* **WHAT TO WORK ON**
Copy the data verbatim and leave out every picture.

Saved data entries

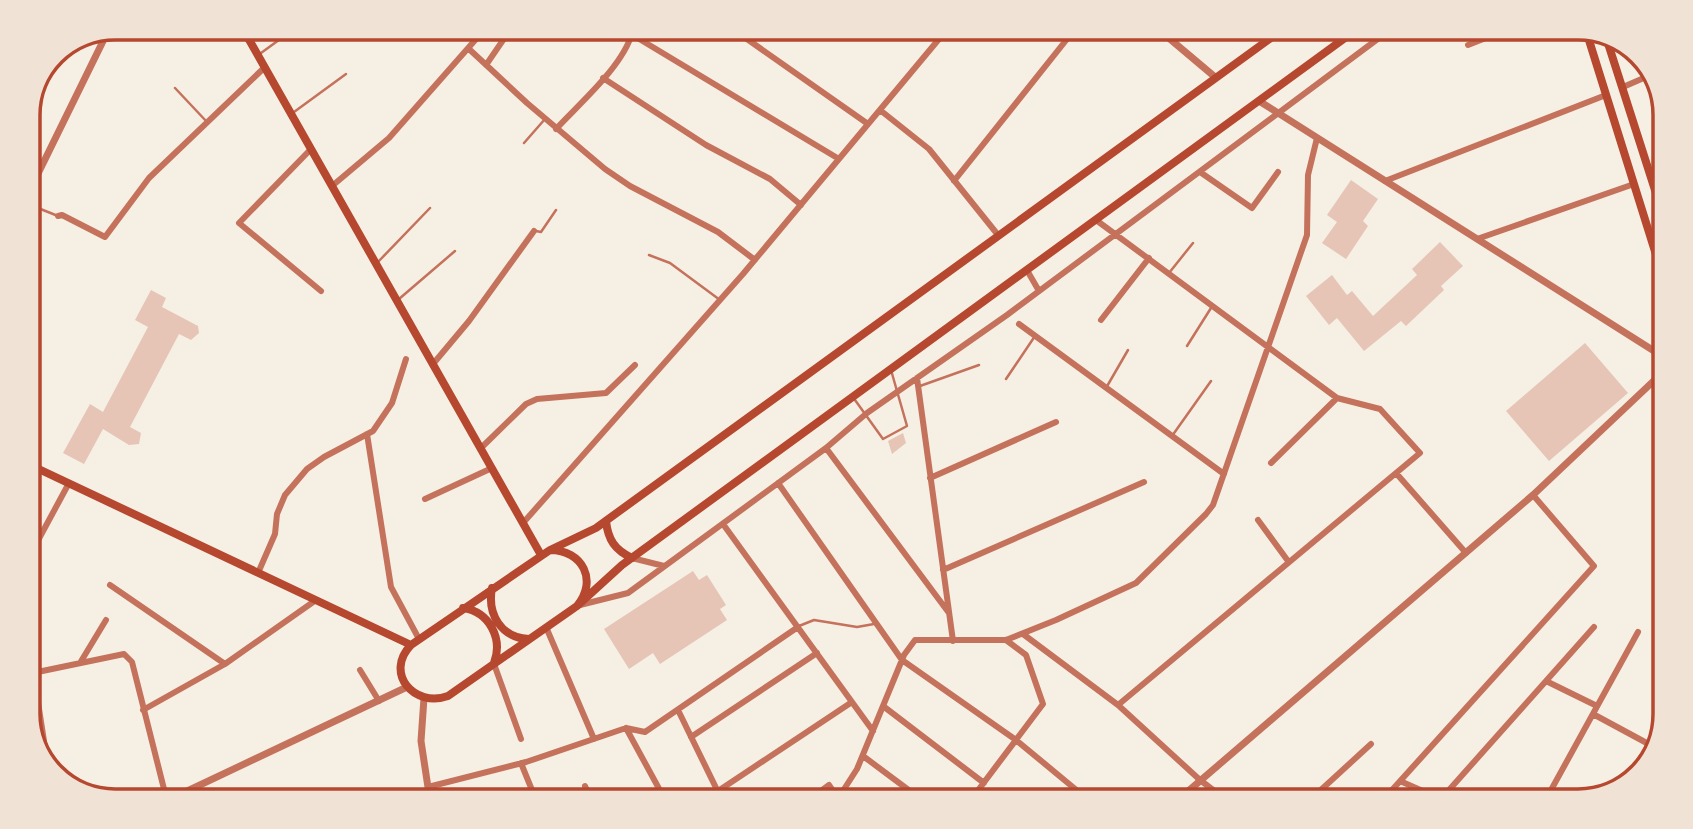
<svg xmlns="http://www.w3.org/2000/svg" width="1693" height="829" viewBox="0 0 1693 829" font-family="'Libre Baskerville',serif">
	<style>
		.building { fill: #e6c5b7 }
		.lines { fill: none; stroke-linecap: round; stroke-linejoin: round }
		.service { stroke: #c5725c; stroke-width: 2.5 }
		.minor { stroke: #c5725c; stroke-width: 6 }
		.tertiary { stroke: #c5725c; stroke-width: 7 }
		.secondary { stroke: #b5482f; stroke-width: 8 }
		.rim { fill: none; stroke: #b5482f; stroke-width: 3.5 }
	</style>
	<rect width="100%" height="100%" fill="#f6efe4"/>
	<path class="building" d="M1351,180L1378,199L1363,221L1368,226L1346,259L1322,243L1337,222L1327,215Z
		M1440,242L1463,266L1441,286L1444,290L1406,326L1401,321L1364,351L1337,318L1329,325L1306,296L1332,275L1347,295L1352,291L1373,316L1417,275L1412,269Z
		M151,290L166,298L162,307L198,326L199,333L191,340L179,334L130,427L141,433L139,444L129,445L103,429L84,464L63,453L90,404L103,412L148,327L135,320Z
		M1585,343L1628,393L1549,461L1506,411Z
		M903,433L906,443L892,454L888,441Z
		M693,571L699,580L707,575L726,605L720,609L727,620L660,664L653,653L629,669L604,629Z"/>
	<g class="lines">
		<path class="service" d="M261,53L294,29
			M175,88L207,122
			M294,112L346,74
			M524,143L545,119
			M28,204L58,216
			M536,231L541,232L556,210
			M649,255L670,263L720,300
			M377,263L430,208
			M1169,273L1193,243
			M399,299L455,251
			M1187,346L1211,308
			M1006,379L1035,336
			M920,386L979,365
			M1106,388L1128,350
			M855,400L883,439L907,426L891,370
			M1172,436L1211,381
			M799,626L814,620L857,627L874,624"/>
		<path class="minor" d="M737,32L868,124
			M631,34L839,159
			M865,34L866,32
			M1468,45L1491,36
			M469,49L527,103L605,169L630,186L718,232L755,260
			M486,65L510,30
			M603,78L706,145L770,179L801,205
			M1623,87L1653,74
			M880,110L929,149L998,235
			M556,129C580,103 623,66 632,33
			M311,149L239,223L321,291
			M1200,172L1252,208L1278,172
			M954,181L1071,34
			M1385,181L1606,95
			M332,186L389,138L484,30
			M1655,189L1664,184
			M58,216L62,215L105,237L149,178L265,67
			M1096,220L1337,398L1380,409L1420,453L1118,705
			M1477,239L1634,184
			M1028,272L1039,291
			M1101,320L1149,258
			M1019,324L1224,474
			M433,364L469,321L534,231
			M917,378L953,641
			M367,434L391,587L419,639
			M481,448L526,404L537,399L606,393L635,365
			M826,448L949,613
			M1271,463L1337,398
			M1396,473L1466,553
			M930,478L1056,422
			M778,483L902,660L1016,740L1086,798
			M425,499L492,468
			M1258,520L1288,561
			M523,523L743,274L944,33
			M723,524L873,731
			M632,558L664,566
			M28,559L69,483
			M943,570L1144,482
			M258,573L275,534L277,514L285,495L307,469L324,457L373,431L392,403L406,359
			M110,585L225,664
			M580,605L628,593L826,448L867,413L1007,315L1383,35
			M546,627L594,739
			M1023,634L1118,705L1200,780L1225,799
			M80,663L106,620
			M494,664L521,739
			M360,670L379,701
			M28,674L124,654L132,662L165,793
			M28,676L35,683L48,767
			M1546,681L1597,706
			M883,706L984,783
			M143,710L225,664L316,600
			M678,710L720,796
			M1593,714L1656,748
			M626,728L663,796
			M691,737L817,653
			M863,756L918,797
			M521,763L534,795
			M1400,781L1441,799L1594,627
			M585,786L589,795
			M428,787L526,762L626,728L645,732L798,627
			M718,791L852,702
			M813,797L829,785L837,797
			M839,797L857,769L904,655L915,640H1006L1056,620L1136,583L1206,514L1213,505L1307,235L1308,175L1317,138
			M973,797L1043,704L1026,655L1006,640
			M1311,799L1371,744
			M1383,800L1594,566L1533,495
			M1545,801L1638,632"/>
		<path class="tertiary" d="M1164,34L1215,77
			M1259,101L1662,356
			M28,194L108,31
			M424,698L421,741L429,794
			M183,793L407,687
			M1179,799L1533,495L1661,374"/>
		<path class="secondary" d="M243,29L541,555
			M1588,37L1663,277
			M1606,37L1663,215
			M28,464L411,645
			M606,521C608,540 615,550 632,558
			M550,550L596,528L1275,35
			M550,550C583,550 598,581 577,606L448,696C414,708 384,673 411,645Z
			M492,588C487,614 501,638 529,639
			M577,606L622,565L1349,35
			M463,608C490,612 503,639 494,663"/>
	</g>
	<path d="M0 0H1693V829H0ZM115 40H1578A75 75 0 0 1 1653 115V714A75 75 0 0 1 1578 789H115A75 75 0 0 1 40 714V115A75 75 0 0 1 115 40Z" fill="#f1e2d6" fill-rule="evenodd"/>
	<path class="rim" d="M115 40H1578A75 75 0 0 1 1653 115V714A75 75 0 0 1 1578 789H115A75 75 0 0 1 40 714V115A75 75 0 0 1 115 40Z"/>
</svg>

* **ANSWER TO THIS EXERCISE**
<svg xmlns="http://www.w3.org/2000/svg" width="1693" height="829" viewBox="0 0 1693 829" font-family="'Libre Baskerville',serif">
	<style>
		.building { fill: #e6c5b7 }
		.lines { fill: none; stroke-linecap: round; stroke-linejoin: round }
		.service { stroke: #c5725c; stroke-width: 2.5 }
		.minor { stroke: #c5725c; stroke-width: 6 }
		.tertiary { stroke: #c5725c; stroke-width: 7 }
		.secondary { stroke: #b5482f; stroke-width: 8 }
		.rim { fill: none; stroke: #b5482f; stroke-width: 3.5 }
	</style>
	<rect width="100%" height="100%" fill="#f6efe4"/>
	<path class="building" d="M1351,180L1378,199L1363,221L1368,226L1346,259L1322,243L1337,222L1327,215Z
		M1440,242L1463,266L1441,286L1444,290L1406,326L1401,321L1364,351L1337,318L1329,325L1306,296L1332,275L1347,295L1352,291L1373,316L1417,275L1412,269Z
		M151,290L166,298L162,307L198,326L199,333L191,340L179,334L130,427L141,433L139,444L129,445L103,429L84,464L63,453L90,404L103,412L148,327L135,320Z
		M1585,343L1628,393L1549,461L1506,411Z
		M903,433L906,443L892,454L888,441Z
		M693,571L699,580L707,575L726,605L720,609L727,620L660,664L653,653L629,669L604,629Z"/>
	<g class="lines">
		<path class="service" d="M261,53L294,29
			M175,88L207,122
			M294,112L346,74
			M524,143L545,119
			M28,204L58,216
			M536,231L541,232L556,210
			M649,255L670,263L720,300
			M377,263L430,208
			M1169,273L1193,243
			M399,299L455,251
			M1187,346L1211,308
			M1006,379L1035,336
			M920,386L979,365
			M1106,388L1128,350
			M855,400L883,439L907,426L891,370
			M1172,436L1211,381
			M799,626L814,620L857,627L874,624"/>
		<path class="minor" d="M737,32L868,124
			M631,34L839,159
			M865,34L866,32
			M1468,45L1491,36
			M469,49L527,103L605,169L630,186L718,232L755,260
			M486,65L510,30
			M603,78L706,145L770,179L801,205
			M1623,87L1653,74
			M880,110L929,149L998,235
			M556,129C580,103 623,66 632,33
			M311,149L239,223L321,291
			M1200,172L1252,208L1278,172
			M954,181L1071,34
			M1385,181L1606,95
			M332,186L389,138L484,30
			M1655,189L1664,184
			M58,216L62,215L105,237L149,178L265,67
			M1096,220L1337,398L1380,409L1420,453L1118,705
			M1477,239L1634,184
			M1028,272L1039,291
			M1101,320L1149,258
			M1019,324L1224,474
			M433,364L469,321L534,231
			M917,378L953,641
			M367,434L391,587L419,639
			M481,448L526,404L537,399L606,393L635,365
			M826,448L949,613
			M1271,463L1337,398
			M1396,473L1466,553
			M930,478L1056,422
			M778,483L902,660L1016,740L1086,798
			M425,499L492,468
			M1258,520L1288,561
			M523,523L743,274L944,33
			M723,524L873,731
			M632,558L664,566
			M28,559L69,483
			M943,570L1144,482
			M258,573L275,534L277,514L285,495L307,469L324,457L373,431L392,403L406,359
			M110,585L225,664
			M580,605L628,593L826,448L867,413L1007,315L1383,35
			M546,627L594,739
			M1023,634L1118,705L1200,780L1225,799
			M80,663L106,620
			M494,664L521,739
			M360,670L379,701
			M28,674L124,654L132,662L165,793
			M28,676L35,683L48,767
			M1546,681L1597,706
			M883,706L984,783
			M143,710L225,664L316,600
			M678,710L720,796
			M1593,714L1656,748
			M626,728L663,796
			M691,737L817,653
			M863,756L918,797
			M521,763L534,795
			M1400,781L1441,799L1594,627
			M585,786L589,795
			M428,787L526,762L626,728L645,732L798,627
			M718,791L852,702
			M813,797L829,785L837,797
			M839,797L857,769L904,655L915,640H1006L1056,620L1136,583L1206,514L1213,505L1307,235L1308,175L1317,138
			M973,797L1043,704L1026,655L1006,640
			M1311,799L1371,744
			M1383,800L1594,566L1533,495
			M1545,801L1638,632"/>
		<path class="tertiary" d="M1164,34L1215,77
			M1259,101L1662,356
			M28,194L108,31
			M424,698L421,741L429,794
			M183,793L407,687
			M1179,799L1533,495L1661,374"/>
		<path class="secondary" d="M243,29L541,555
			M1588,37L1663,277
			M1606,37L1663,215
			M28,464L411,645
			M606,521C608,540 615,550 632,558
			M550,550L596,528L1275,35
			M550,550C583,550 598,581 577,606L448,696C414,708 384,673 411,645Z
			M492,588C487,614 501,638 529,639
			M577,606L622,565L1349,35
			M463,608C490,612 503,639 494,663"/>
	</g>
	<path d="M0 0H1693V829H0ZM115 40H1578A75 75 0 0 1 1653 115V714A75 75 0 0 1 1578 789H115A75 75 0 0 1 40 714V115A75 75 0 0 1 115 40Z" fill="#f1e2d6" fill-rule="evenodd"/>
	<path class="rim" d="M115 40H1578A75 75 0 0 1 1653 115V714A75 75 0 0 1 1578 789H115A75 75 0 0 1 40 714V115A75 75 0 0 1 115 40Z"/>
</svg>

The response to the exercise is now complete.